Given task: In the WANProxy mailing-list reply, how long would transparent proxy take to implement?

Document:
General questions...

Wed Feb 24 21:59:08 PST 2016

Hi Robert,

Great questions — here's a quick attempt at some answers.

On Wed, Feb 24, 2016 at 4:04 PM, Robert Jordan <robert at conductorio.com> wrote:
> Hi WanProxy Community,
>
> I'm researching WanProxy for possible inclusion in our SAAS product and I
> have a few questions (I have read the wanproxy.org site and a few years
> worth of this list so hopefully these haven't been covered, apologies if
> they have!):
>
> 1.  Are there options for encrypting the proxy to proxy connection?  I see
> that there has been work on SSH proxying which would meet this requirement,
> but unfortunately without the ability to authenticate with keys I don't
> think it will work for our use case.

Nope.  This would be easy to do, but has not yet been done.  It's a
matter of priorities — none of the WANProxy users seem to need this
very much, and it's easy to deal with isolation or security of a lot
of long links in other ways, and run WANProxy over that.  I have a
work-in-progress attempt at this, and while it would simplify some
other things, I'm a little reluctant to move forward without a user
who really cares about it.  I don't want to introduce a whole bunch of
configuration knobs that most users can't reason about (do you want to
authenticate the traffic, or encrypt it, or ...) that all impact
performance badly.

> 2.  What's the status of transparent proxy?  I see several references on the
> site and in the list, but no example configurations.

This was implemented for one downstream consumer of the WANProxy
codebase in a way that isn't directly applicable for WANProxy.  A
different company offered to pay for integration into mainline
WANProxy, but that company failed to pay for other work that was done
for them.  Again, the issue for doing this without a specific user
with specific needs is down to configuration: how to let users make
the right policy decisions, while still providing meaningful tools.
This could be implemented in a few days any time anyone wants.  The
issue is that people don't consider the question of how they want
non-TCP traffic handled, i.e. should we pass through anything other
than TCP?  And do you want to target specific connections, or all of
them?  Or do you want to encapsulate and decapsulate all traffic and
tunnel over the network?  These are very different configurations, and
very difficult to expose.

Frankly, I want to take the time to add a more robust way to make
decisions configurable in WANProxy, rather than exposing the kind of
flat configuration we have right now.  Then all of that becomes much
easier, and we could just provide a few documented policies that
provide base functionality, while leaving it open to people to do more
complex things if they want to dig deep.

> 3.  How well can we expect the cache performance to scale?  We move a few
> hundred GB a day which I expect to be moderately "deduplicatable".  How
> expensive are cache lookups at this scale?  Are enhancements like SSD
> recommended?   Anyone with real world experience with this?

SSD is helpful.  I have real world experience here, but it depends a
lot on hardware.  The on-disk cache code scales well with faster
equipment, and memory caches can be very large on top of that, which
helps.  For very high transfer rates, you might want to improve the
code to delay flushing the cache to disk into chunks in a worker
thread.  Easy, but again a question of how you expose that.

The actual deduplication stuff scales pretty well.  I'm hopeful to get
a week or so at some point this year to finish making the XCodec code
multi-threaded, which is mostly straightforward, though some changes
to the encoder and decoder to batch their lookups helps reduce
contention.

Stored data:
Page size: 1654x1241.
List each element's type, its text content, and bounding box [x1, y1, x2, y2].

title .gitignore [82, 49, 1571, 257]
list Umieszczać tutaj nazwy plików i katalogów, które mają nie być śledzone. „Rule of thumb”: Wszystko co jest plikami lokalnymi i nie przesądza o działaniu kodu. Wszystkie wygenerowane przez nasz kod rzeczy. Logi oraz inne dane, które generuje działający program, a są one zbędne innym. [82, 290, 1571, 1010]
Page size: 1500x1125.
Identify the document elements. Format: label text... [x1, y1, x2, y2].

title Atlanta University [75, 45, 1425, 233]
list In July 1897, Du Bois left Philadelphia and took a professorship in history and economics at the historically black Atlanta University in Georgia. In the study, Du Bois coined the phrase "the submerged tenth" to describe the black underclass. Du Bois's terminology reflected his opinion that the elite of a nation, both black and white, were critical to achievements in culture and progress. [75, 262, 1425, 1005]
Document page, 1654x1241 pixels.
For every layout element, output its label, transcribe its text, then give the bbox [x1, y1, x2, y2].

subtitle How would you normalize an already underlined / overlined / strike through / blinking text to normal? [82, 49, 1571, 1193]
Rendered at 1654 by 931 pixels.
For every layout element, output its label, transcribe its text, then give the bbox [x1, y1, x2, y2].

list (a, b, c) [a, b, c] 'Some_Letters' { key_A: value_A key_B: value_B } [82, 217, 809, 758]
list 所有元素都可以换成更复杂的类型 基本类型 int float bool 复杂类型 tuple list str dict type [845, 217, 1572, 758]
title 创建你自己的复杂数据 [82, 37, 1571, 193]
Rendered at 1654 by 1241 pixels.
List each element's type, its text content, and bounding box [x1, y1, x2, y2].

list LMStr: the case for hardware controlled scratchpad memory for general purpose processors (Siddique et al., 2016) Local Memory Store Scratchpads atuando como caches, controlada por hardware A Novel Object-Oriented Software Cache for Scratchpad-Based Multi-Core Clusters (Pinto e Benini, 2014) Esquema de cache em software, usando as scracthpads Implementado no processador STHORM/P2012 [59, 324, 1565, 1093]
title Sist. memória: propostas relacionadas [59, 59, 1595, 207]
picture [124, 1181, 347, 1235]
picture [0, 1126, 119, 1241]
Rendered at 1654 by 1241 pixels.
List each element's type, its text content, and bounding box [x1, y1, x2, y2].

Response to the exercise: A few days, any time anyone wants it.